New Delhi: Communication services, especially data transmission, may be disrupted in the next two weeks because of outages and maintenance work on three undersea cables connecting India to the rest of the world.
India is linked to the global communication network through submarine cables that carry 90% of voice and data transmissions. The remaining 10% is transmitted through satellites.
These submarine cables, which are several thousand kilometres long, are typically maintained and operated by a group of telecommunications companies, which in India include Bharti Airtel Ltd, Reliance Communications Ltd, Tata Communications Ltd and state-owned Bharat Sanchar Nigam Ltd (BSNL). Services on these fibre optic cables are sometimes disrupted if a cable is cut due to natural disasters such as earthquakes, or trawler fishing, shark bites, sabotage or theft.
The three submarine cables that have been affected go by the acronyms SMW4, IMEWE and EIG. India is connected internationally through eight major cable systems.
“There has been multiple fibre cuts on SMW4, IMEWE and EIG cable systems, affecting the overall traffic between India and Europe. Bharti Airtel is working with the cable consortium for restoration of services,” a spokesperson for Bharti Airtel said by email. “The voice traffic has been completely normalized. All necessary steps are being taken to ensure data services are available to our customers by routing traffic on alternative routes.”

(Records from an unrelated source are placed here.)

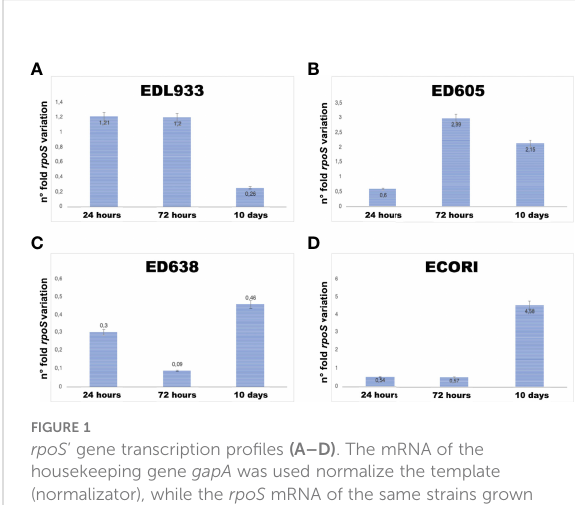
FIGURE 1 rpoS ’ gene transcription pro fi les (A – D) . The mRNA of the housekeeping gene gapA was used normalize the template (normalizator), while the rpoS mRNA of the same strains grown in broth at permissive conditions was used to calculate the relative fold change in gene expression by the 2 − DD CT threshold cycle (C T ) method (calibrator).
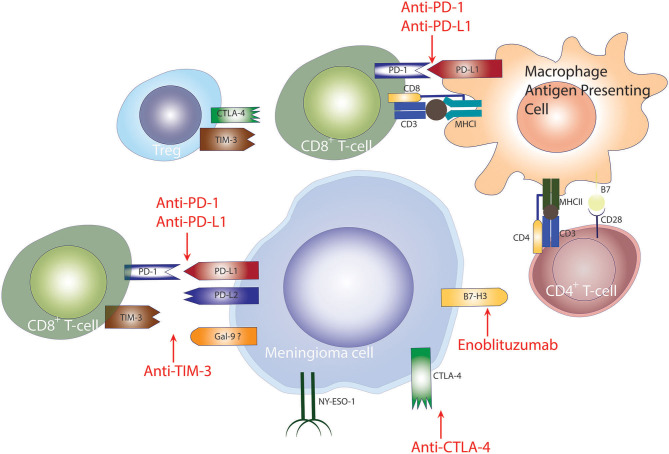
Checkpoint inhibition to treat meningiomas. Checkpoint-mediated mechanisms employed by meningiomas for evasion of the anti-tumor immune response. PD-1 and CTLA-4 signaling diminish T-cell mediated anti-tumor immune response, hampering tumor elimination. Checkpoint blockade of PD-1, CTLA-4, TIM-3 has shown promising results in other cancers.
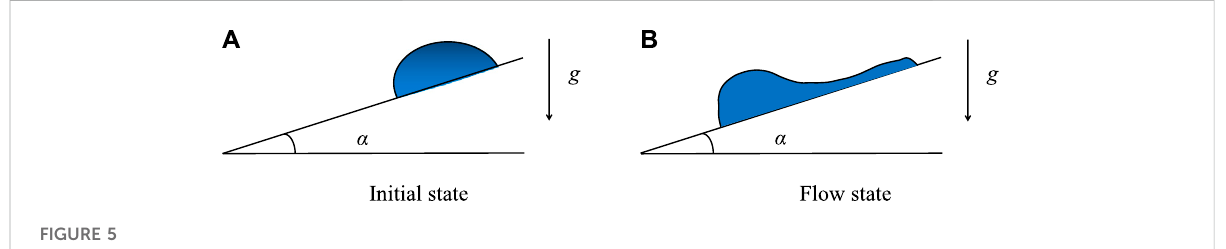
FIGURE 5 Schematic diagram of fl uid fl ow on a slope: (A) initial state and (B) fl ow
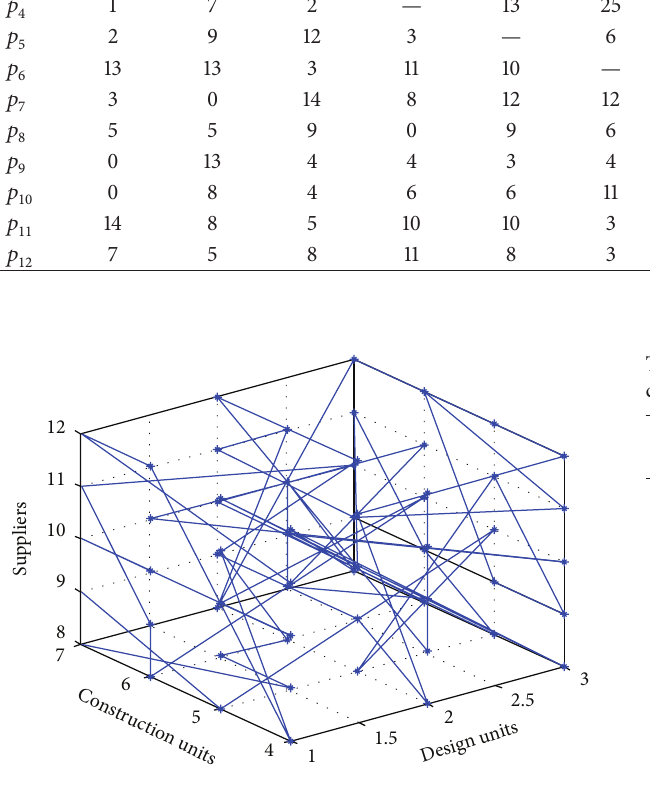
Figure 8: Case 2 : selection schemes of design units, construc-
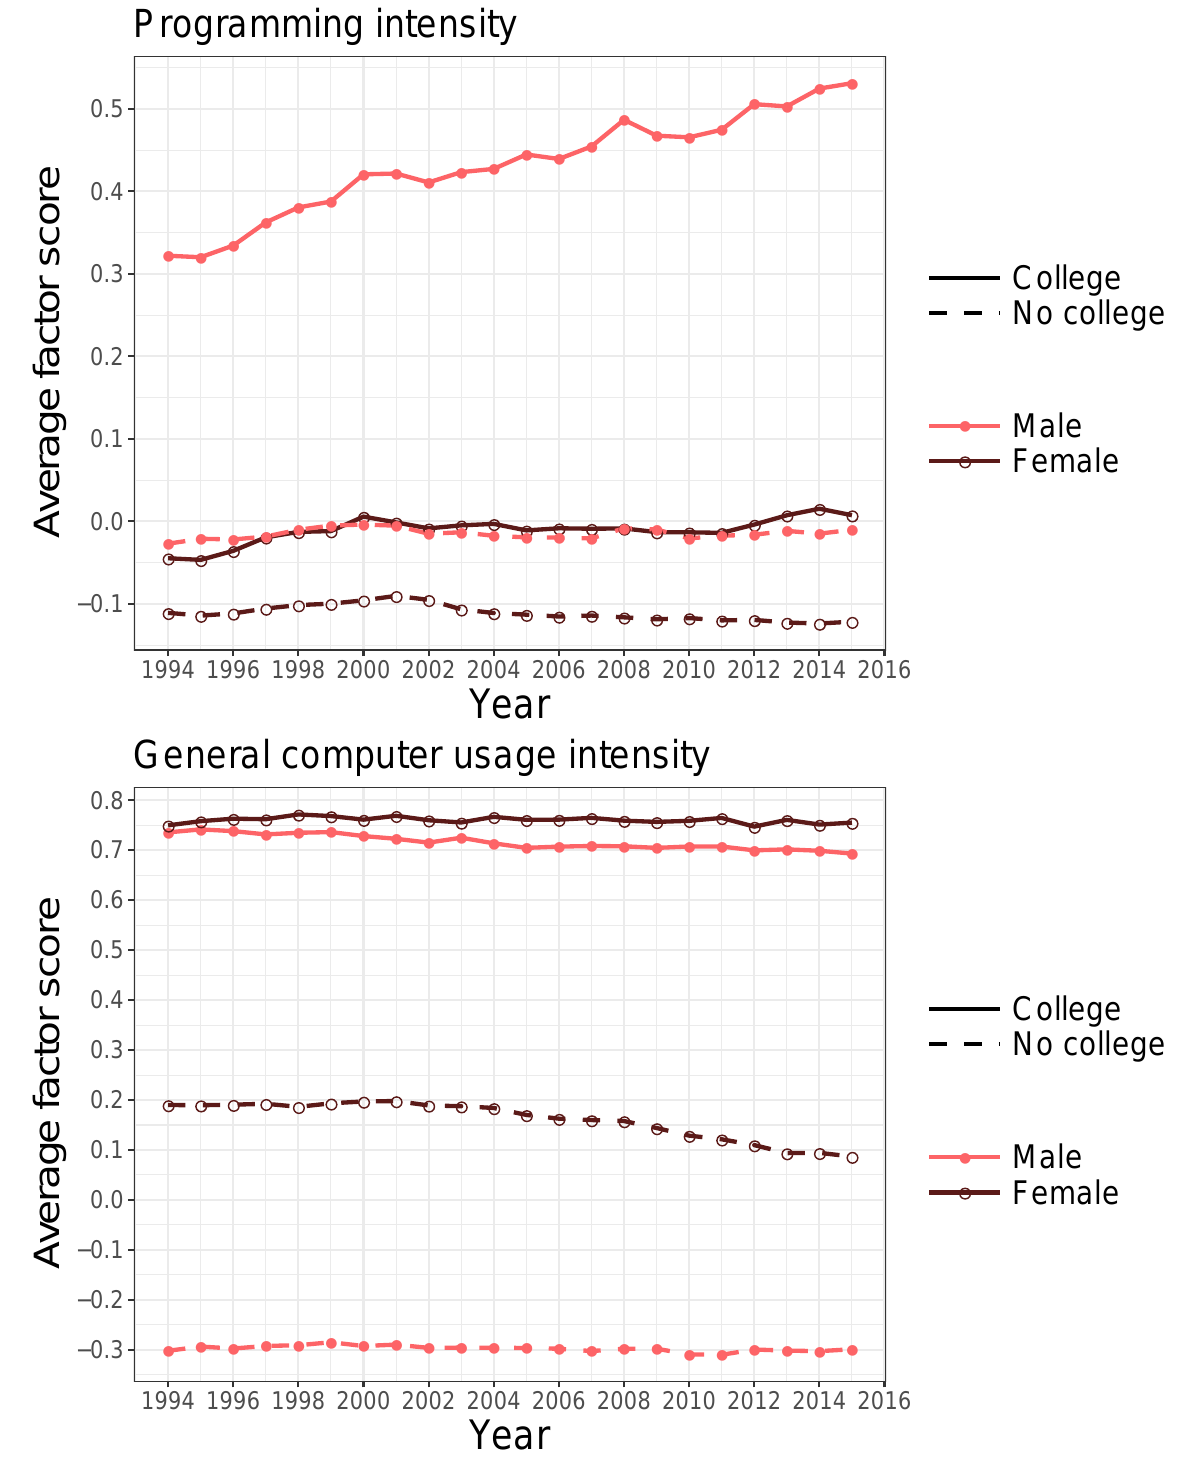
Figure 2: Gender-specific trends in average factor scores of programming intensity and general computer usage intensity. See Figure 1 for the data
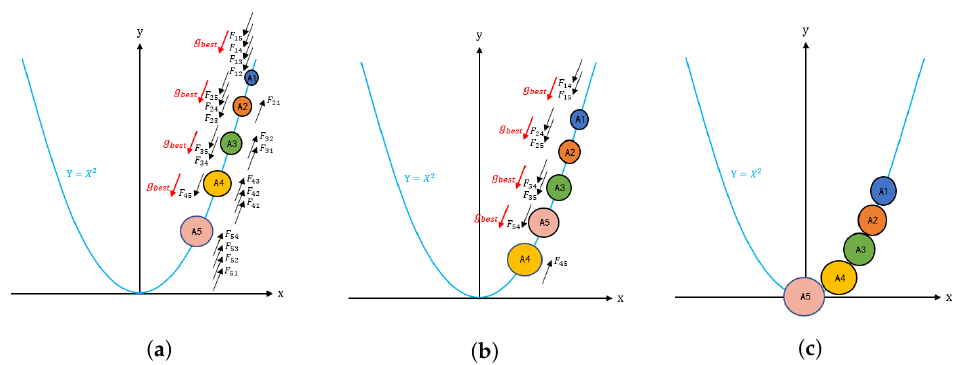
Figure 3. Movement behavior of agents after using the gbest and elite agents: ( a ) movement behavior of agents when kbest = 5; ( b ) movement behavior of agents when kbest ≤ 2; ( c ) result of movement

The Egyptian navy has arrested three scuba divers accused of cutting an undersea Internet cable off the coast of the northern city of Alexandria, news agency AFP reported on Thursday. The men said they were salvaging shipwrecks to sell when they spotted the cable and tried to take it.
The affected cable, known as the South East Asia–Middle East–West Europe 4 (SMW4), is an 18,800km communications line connecting Singapore, Malaysia, Thailand, Bangladesh, India, Sri Lanka, Pakistan, the United Arab Emirates (UAE), Saudi Arabia, Sudan, Egypt, Italy, Tunisia, Algeria and France.
Similarly, the India-Middle East-Western Europe (IMEWE) is a 13,000km cable system between India and France. It has cable landing stations at Mumbai, Karachi, the UAE, Saudi Arabia, Egypt, Lebanon, Italy and France.
The third affected cable is the Europe India Gateway (EIG) system that is considered the first direct connection between India and the UK. It also connects Portugal, Gibraltar, Monaco, France, Libya, Egypt, Saudi Arabia, Djibouti, Oman and the UAE.
“It is difficult to determine the exact impact as there are back-ups in place,” said Sivarama Krishnan, an executive director at consultancy PricewaterhouseCoopers. “There is a shortage in supply as compared to demand, but the Internet is not down.”
Due to the huge expense involved in installing and operating the undersea cables, they are usually done by a consortium of communication service providers. All the affected cable systems have Bharti Airtel as part of the consortium while Tata Communications is the network administrator of SMW4 and IMEWE.
“Tata Communications can confirm that the SMW4 cable system suffered a cable cut,” a London-based spokesperson of Tata Communications said by email. “The majority of the company’s IP/VPN (Internet Protocol Virtual Private Network) customers were re-routed automatically via its South Asian and Pacific routes and customers who have subscribed protected services have been restored onto a rapidly configured fourth India to Europe route, swiftly engineered with service partners to minimise service disruption. Full restoration of the cable is under way and will be completed ASAP.”
Services to some customers were interrupted on Wednesday, the spokesperson said.
Services offered by Reliance Communications and BSNL have not been affected.
Besides Egypt, Pakistan is one of the worst affected by the SMW4 outage.
“This is due to the fact that it has only one port (Karachi) connected with the cables, while India is connected through a number of ports, including Chennai and Mumbai, as well as satellites (six apart from the INSAT series),” Krishnan of PricewaterhouseCoopers said.